- _WHAT IS REQUIRED_:
Each line below is to be written out once more, precisely as given.

- _SOURCE MATERIAL_:

***

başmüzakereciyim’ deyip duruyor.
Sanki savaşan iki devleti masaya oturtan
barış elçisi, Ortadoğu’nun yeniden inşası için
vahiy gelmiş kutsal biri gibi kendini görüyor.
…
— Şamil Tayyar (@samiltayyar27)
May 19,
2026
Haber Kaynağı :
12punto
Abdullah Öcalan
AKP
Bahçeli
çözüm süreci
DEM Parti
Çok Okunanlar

***

- _RESPONSE TO THIS EXERCISE_:
başmüzakereciyim’ deyip duruyor.
Sanki savaşan iki devleti masaya oturtan
barış elçisi, Ortadoğu’nun yeniden inşası için
vahiy gelmiş kutsal biri gibi kendini görüyor.
…
— Şamil Tayyar (@samiltayyar27)
May 19,
2026
Haber Kaynağı :
12punto
Abdullah Öcalan
AKP
Bahçeli
çözüm süreci
DEM Parti
Çok Okunanlar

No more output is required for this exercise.